* **Brief**
The response must consist of the lines below from the one with "- 香农熵(熵entropy" through the one with "for featVec in", exactly as they appear and with both ends kept.

::: Task input :::

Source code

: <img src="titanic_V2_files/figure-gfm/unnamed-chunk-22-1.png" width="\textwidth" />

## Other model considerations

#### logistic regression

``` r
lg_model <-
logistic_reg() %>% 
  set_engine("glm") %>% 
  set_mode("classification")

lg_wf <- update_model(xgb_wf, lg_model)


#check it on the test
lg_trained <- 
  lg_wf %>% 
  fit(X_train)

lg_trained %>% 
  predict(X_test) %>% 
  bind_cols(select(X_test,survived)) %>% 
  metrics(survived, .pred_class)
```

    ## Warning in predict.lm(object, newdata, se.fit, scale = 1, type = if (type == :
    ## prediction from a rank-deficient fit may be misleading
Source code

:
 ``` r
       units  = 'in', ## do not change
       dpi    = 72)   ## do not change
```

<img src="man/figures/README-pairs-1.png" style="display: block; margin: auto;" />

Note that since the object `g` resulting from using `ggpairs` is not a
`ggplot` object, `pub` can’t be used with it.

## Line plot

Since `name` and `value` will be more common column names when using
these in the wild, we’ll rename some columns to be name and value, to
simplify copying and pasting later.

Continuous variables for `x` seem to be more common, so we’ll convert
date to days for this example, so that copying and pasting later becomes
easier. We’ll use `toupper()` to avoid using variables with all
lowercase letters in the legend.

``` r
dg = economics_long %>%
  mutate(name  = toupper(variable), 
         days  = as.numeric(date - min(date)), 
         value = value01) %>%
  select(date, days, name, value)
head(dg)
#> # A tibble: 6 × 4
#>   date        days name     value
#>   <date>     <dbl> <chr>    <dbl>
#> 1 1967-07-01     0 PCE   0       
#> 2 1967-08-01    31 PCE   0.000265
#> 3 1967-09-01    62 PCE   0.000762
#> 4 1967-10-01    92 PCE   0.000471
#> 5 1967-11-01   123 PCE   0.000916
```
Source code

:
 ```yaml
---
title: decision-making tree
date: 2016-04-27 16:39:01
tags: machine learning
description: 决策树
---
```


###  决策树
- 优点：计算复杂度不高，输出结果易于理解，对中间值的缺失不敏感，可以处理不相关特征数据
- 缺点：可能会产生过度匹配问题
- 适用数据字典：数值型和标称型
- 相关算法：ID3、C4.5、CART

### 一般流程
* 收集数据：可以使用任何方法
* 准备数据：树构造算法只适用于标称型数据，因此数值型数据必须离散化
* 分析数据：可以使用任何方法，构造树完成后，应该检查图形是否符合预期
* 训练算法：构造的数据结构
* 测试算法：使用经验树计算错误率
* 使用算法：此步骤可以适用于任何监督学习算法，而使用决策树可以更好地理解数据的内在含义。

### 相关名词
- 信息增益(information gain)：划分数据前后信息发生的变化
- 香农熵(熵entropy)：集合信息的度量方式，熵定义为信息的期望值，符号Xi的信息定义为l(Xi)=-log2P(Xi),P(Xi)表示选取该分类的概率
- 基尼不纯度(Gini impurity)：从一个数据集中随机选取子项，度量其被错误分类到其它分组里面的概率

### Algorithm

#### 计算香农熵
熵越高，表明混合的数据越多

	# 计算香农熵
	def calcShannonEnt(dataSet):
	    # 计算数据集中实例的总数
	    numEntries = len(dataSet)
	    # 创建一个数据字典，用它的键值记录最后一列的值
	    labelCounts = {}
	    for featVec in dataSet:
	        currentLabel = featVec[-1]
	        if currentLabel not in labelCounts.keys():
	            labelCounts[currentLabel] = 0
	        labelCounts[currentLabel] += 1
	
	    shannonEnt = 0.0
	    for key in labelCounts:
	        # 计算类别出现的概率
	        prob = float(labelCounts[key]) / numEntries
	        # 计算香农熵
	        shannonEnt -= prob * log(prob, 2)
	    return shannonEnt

:::

* **Solution**
- 香农熵(熵entropy)：集合信息的度量方式，熵定义为信息的期望值，符号Xi的信息定义为l(Xi)=-log2P(Xi),P(Xi)表示选取该分类的概率
- 基尼不纯度(Gini impurity)：从一个数据集中随机选取子项，度量其被错误分类到其它分组里面的概率

### Algorithm

#### 计算香农熵
熵越高，表明混合的数据越多

	# 计算香农熵
	def calcShannonEnt(dataSet):
	    # 计算数据集中实例的总数
	    numEntries = len(dataSet)
	    # 创建一个数据字典，用它的键值记录最后一列的值
	    labelCounts = {}
	    for featVec in dataSet:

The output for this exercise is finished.